案几两侧,整齐排列着数十张漆木座椅,座椅上铺着厚厚的狐裘。
雍邑的夜晚本就寒凉,就算燃了炭盆,寒气还是能从脚上爬上来。
这狐裘却能让人稍稍驱散寒意,只是此刻,在座的众人,心中皆有一团燥热,那寒意早已被心底的波澜所吞噬。
几十盏青铜灯整齐地排列在正堂的四周,灯盏古朴,刻着繁复的云雷纹,灯芯被油脂浸润,燃烧得极为旺盛。
橘黄色的火焰跳跃着,发出“噼啪”的细微声响,那声响在寂静的正堂里,显得格外清晰。
数十簇火焰交织在一起,将整间屋子照得亮堂,连墙角那尊摆放不知许久的青铜犀尊,其上凝结的层层绿锈都清晰可见。

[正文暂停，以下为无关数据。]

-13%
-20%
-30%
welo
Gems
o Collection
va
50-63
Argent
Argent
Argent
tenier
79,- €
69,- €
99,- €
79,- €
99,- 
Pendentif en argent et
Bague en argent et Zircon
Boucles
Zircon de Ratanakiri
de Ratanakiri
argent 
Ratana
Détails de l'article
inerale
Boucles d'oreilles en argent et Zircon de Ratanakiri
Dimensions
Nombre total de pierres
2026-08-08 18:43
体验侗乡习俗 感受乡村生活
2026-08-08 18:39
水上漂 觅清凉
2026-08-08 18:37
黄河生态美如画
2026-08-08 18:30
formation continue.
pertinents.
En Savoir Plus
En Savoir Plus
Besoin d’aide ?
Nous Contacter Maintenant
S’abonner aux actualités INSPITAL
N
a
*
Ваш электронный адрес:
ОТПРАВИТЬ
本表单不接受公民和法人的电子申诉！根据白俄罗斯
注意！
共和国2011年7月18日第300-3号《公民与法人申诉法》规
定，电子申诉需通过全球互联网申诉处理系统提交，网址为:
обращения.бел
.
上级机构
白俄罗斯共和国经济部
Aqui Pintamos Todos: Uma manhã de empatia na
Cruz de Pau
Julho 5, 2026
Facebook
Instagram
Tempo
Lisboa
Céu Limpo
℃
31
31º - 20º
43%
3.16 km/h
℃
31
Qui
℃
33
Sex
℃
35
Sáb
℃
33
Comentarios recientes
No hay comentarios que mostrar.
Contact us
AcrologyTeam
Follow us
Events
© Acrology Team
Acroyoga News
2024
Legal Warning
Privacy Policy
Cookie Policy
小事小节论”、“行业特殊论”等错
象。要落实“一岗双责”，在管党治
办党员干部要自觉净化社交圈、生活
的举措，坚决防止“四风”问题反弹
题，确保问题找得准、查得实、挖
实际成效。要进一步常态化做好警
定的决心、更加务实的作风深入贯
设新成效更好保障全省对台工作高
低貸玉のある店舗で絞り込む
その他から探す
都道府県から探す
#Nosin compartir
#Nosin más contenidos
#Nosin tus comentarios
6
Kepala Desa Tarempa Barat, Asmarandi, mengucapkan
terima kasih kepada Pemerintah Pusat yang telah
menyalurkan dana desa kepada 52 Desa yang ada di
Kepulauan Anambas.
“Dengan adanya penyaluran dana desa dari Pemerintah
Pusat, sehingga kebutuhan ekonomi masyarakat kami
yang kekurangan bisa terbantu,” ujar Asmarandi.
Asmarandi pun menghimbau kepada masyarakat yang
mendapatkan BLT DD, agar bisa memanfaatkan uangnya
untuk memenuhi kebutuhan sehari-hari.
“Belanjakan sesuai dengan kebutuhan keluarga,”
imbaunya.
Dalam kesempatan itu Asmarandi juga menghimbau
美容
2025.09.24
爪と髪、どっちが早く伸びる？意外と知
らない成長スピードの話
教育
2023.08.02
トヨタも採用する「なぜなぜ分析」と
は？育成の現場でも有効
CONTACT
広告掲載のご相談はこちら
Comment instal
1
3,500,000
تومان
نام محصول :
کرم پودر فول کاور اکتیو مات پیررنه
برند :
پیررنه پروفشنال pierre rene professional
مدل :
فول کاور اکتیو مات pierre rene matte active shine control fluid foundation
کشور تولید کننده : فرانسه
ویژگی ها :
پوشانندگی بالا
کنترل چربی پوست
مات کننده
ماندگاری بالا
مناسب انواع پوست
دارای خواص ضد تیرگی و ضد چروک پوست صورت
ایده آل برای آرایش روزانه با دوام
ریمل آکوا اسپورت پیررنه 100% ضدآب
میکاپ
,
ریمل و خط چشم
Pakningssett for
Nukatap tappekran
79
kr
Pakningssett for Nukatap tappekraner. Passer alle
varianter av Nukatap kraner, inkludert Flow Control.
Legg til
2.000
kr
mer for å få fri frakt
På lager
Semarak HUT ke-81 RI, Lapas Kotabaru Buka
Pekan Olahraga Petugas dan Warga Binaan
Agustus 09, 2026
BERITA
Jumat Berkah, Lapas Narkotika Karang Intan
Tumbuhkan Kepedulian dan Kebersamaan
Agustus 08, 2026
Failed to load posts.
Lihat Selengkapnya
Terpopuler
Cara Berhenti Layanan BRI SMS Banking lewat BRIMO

犀尊的双眼雕刻得栩栩如生,在摇曳的光影中,仿佛正冷眼旁观着堂内的一切,沉默而威严。
烛火随风微微跳动,光影在墙面、地面上肆意摇曳,映在一张张紧绷的脸上,将原本就神色凝重的面容,衬得愈发狰狞。
有人面色铁青,有人眼神闪烁,还有人则微微垂着眼。
费忌坐在正堂的上首位置,那是太宰专属的席位,比两侧的地铺高出半尺,彰显着他作为百官之首的尊贵与权柄。
他身形挺拔,面容清癯,鬓角已染上些许霜白,却丝毫不显苍老。